The Red Shirts, a paramilitary group that wanted to reassert white supremacy and upend Republican power in the state, moved on Hamburg, which sat across the Savannah River from Augusta, Georgia. The land where the extinct town once thrived is now part of North Augusta.

It’s unclear which side fired first, but Meriwether was killed in the ensuing gunfire.

Four of the blacks were executed, according to Pettit’s report.

A role in the massacre helped launch the political career of “Pitchfork” Ben Tillman, a virulent white supremacist who later became South Carolina governor and a US senator.

Makin and Pettit said they weren’t even aware of the transcription on the monument at J.C. Calhoun Park, nor were many other North Augustans.

“It had stood in the center of town for over a hundred years in a prominent location, and most people didn’t pay attention to what it said,” the mayor said, adding he was “somewhat embarrassed by it.”

“I think a lot of people are uncomfortable because of it, knowing that’s not what we think today.”

Pettit started a committee of three whites and three blacks to investigate the monument’s history.

They spent 14 months researching it, and Pettit presented a report this month detailing the monument’s history and his recommendations of what should be done.

Pettit doesn’t believe the city can take the monument down, as it may be protected under South Carolina’s Heritage Act, which prevents the removal of certain historical monuments from public property.

The city is waiting on a definitive opinion from the state attorney general, Pettit said, but he hopes to move ahead with the recommendations from his report.

Mayor sees an educational opportunity

No one was ever prosecuted for the death of the black men and the federal government did not intervene, according to the College of Charleston’s Lowcountry Digital History Initiative.

Rather than take the monument down, the mayor recommended additions be made to recognize the seven black men killed — James Cook, Allen Attaway, David Phillips, Albert Myniart, Moses Parks, Hampton Stephens and Nelder John Parker, according to the report.

It also recommends erecting other features, such as sculptures or plaques, to provide additional context about the Hamburg Massacre, Reconstruction and the Jim Crow era.

It was the African-American committee members who made the recommendation, Pettit said, and the idea “resonated” with him.

They “actually said to keep it as a teaching tool, so that those white supremacy attitudes portrayed on the monument didn’t happen again.”

“It’s educational to know that viewpoint existed, so that it’s out in public and you can recognize that it’s not consistent with the way we’re thinking today.”

Even if the attorney general concluded the monument wasn’t protected by the Heritage Act, the mayor “would not recommend taking it down.”

“I think that’s a one-and-done, where as this, I think, can have a positive effect for a long time,” he said. “And I think in that regard we’re much better off as a city to have this educational experience that will persist.”

Activist: Keeping monument sends ‘wrong message’

Not everyone is content with the mayor’s suggestions.

“I’m not satisfied with that at all,” Makin said.
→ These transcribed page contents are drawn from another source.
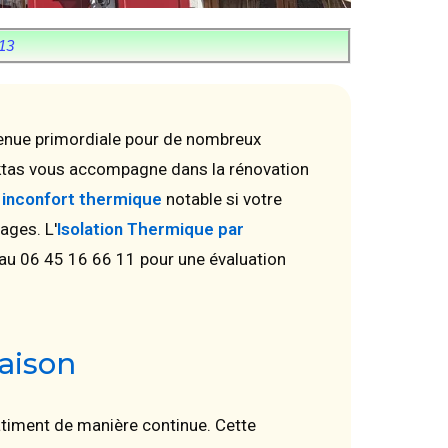
13
venue primordiale pour de nombreux
Aktas vous accompagne dans la rénovation
n
inconfort thermique
notable si votre
ages. L'
Isolation Thermique par
 au 06 45 16 66 11 pour une évaluation
saison
âtiment de manière continue. Cette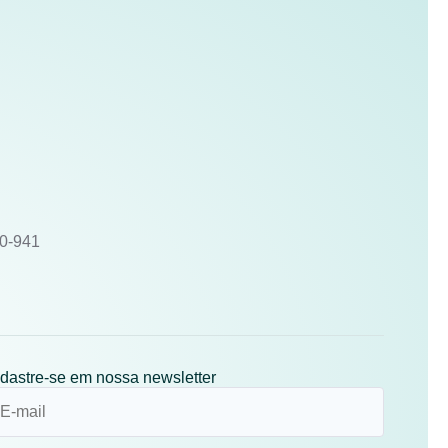
10-941
dastre-se em nossa newsletter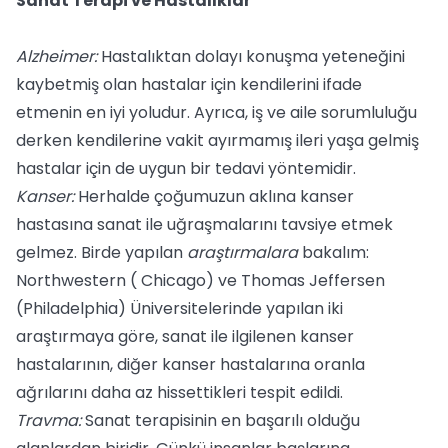
Sanat Terapi ve Hastalıklar
Alzheimer:
Hastalıktan dolayı konuşma yeteneğini
kaybetmiş olan hastalar için kendilerini ifade
etmenin en iyi yoludur. Ayrıca, iş ve aile sorumluluğu
derken kendilerine vakit ayırmamış ileri yaşa gelmiş
hastalar için de uygun bir tedavi yöntemidir.
Kanser:
Herhalde çoğumuzun aklına kanser
hastasına sanat ile uğraşmalarını tavsiye etmek
gelmez. Birde yapılan
araştırmalara
bakalım:
Northwestern ( Chicago) ve Thomas Jeffersen
(Philadelphia) Üniversitelerinde yapılan iki
araştırmaya göre, sanat ile ilgilenen kanser
hastalarının, diğer kanser hastalarına oranla
ağrılarını daha az hissettikleri tespit edildi.
Travma:
Sanat terapisinin en başarılı olduğu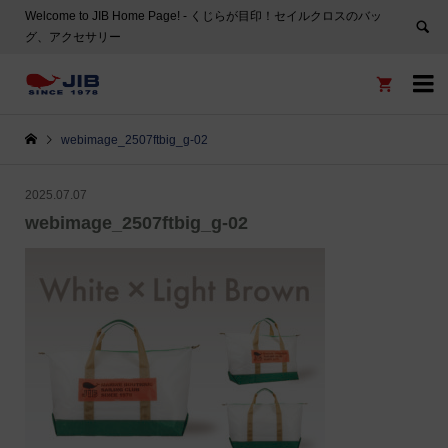
Welcome to JIB Home Page! ‐ くじらが目印！セイルクロスのバッ
グ、アクセサリー


webimage_2507ftbig_g-02
2025.07.07
webimage_2507ftbig_g-02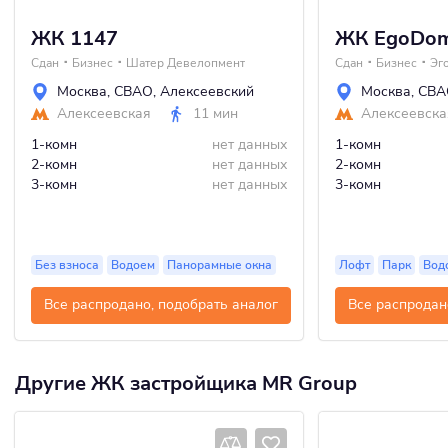
ЖК 1147
ЖК EgoDo
Сдан
Бизнес
Шатер Девелопмент
Сдан
Бизнес
Эг
Москва
,
СВАО
,
Алексеевский
Москва
,
СВА
Алексеевская
11 мин
Алексеевска
1-комн
нет данных
1-комн
2-комн
нет данных
2-комн
3-комн
нет данных
3-комн
Без взноса
Водоем
Панорамные окна
Лофт
Парк
Вод
Все распродано, подобрать аналог
Все распродан
Другие ЖК застройщика MR Group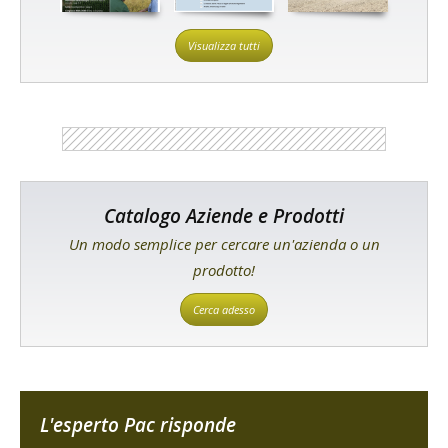
Visualizza tutti
Catalogo Aziende e Prodotti
Un modo semplice per cercare un'azienda o un
prodotto!
Cerca adesso
L'esperto Pac risponde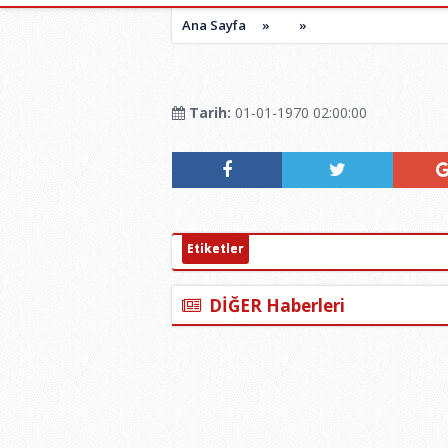
Ana Sayfa
»
»
Tarih:
01-01-1970 02:00:00
Etiketler
DİĞER Haberleri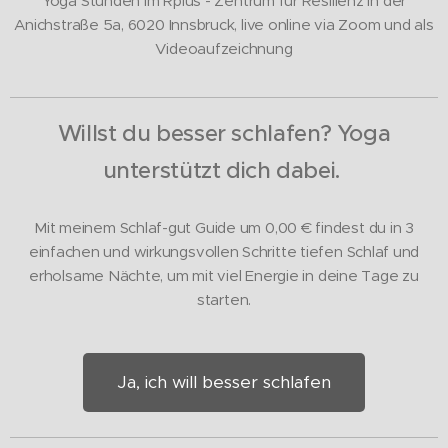
Yoga Stunden im Rplus - Zentrum für Resilienz in der
Anichstraße 5a, 6020 Innsbruck, live online via Zoom und als
Videoaufzeichnung
Willst du besser schlafen? Yoga
unterstützt dich dabei.
Mit meinem Schlaf-gut Guide um 0,00
€ findest du in 3
einfachen und wirkungsvollen Schritte tiefen Schlaf und
erholsame Nächte, um mit viel Energie in deine Tage zu
starten.
Ja, ich will besser schlafen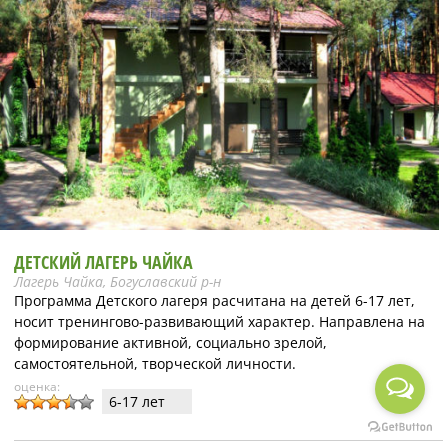
ДЕТСКИЙ ЛАГЕРЬ ЧАЙКА
Лагерь Чайка, Богуславский р-н
Программа Детского лагеря расчитана на детей 6-17 лет,
носит тренингово-развивающий характер. Направлена на
формирование активной, социально зрелой,
самостоятельной, творческой личности.
оценка:
6-17 лет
He still wants the monument to be taken down. To do otherwise, he said, “doesn’t decisively denounce white supremacy.”

Makin did applaud the mayor for presenting the full story of the Hamburg Massacre.

But that’s not enough, Makin said, “I think it sends the wrong message to have that history and then to say, ‘We understand what happened, but we’re still not going to take this down.’ ”

There are also residents who want the monument to remain as is. They argue that it’s part of history and shouldn’t be changed, Makin told CNN.

That’s a “convenient argument,” he said, for people who have not dealt with the oppression that comes with being a person of color.

“When you talk about the preservation of history,” he said, “when you try to make these excuses to try to justify the past, as a black man in America, I’m not having it.”

Ultimately, Makin recognizes the mayor is in “an impossible position,” and gives him credit for the work he put in to evaluate the monument.

“I appreciate the spirit in which the mayor and the committee came together and told the truth about what happened,” he said.

“But I would think that this is such an open-and-shut case,” he said. “This is such a cut-and-dry issue.”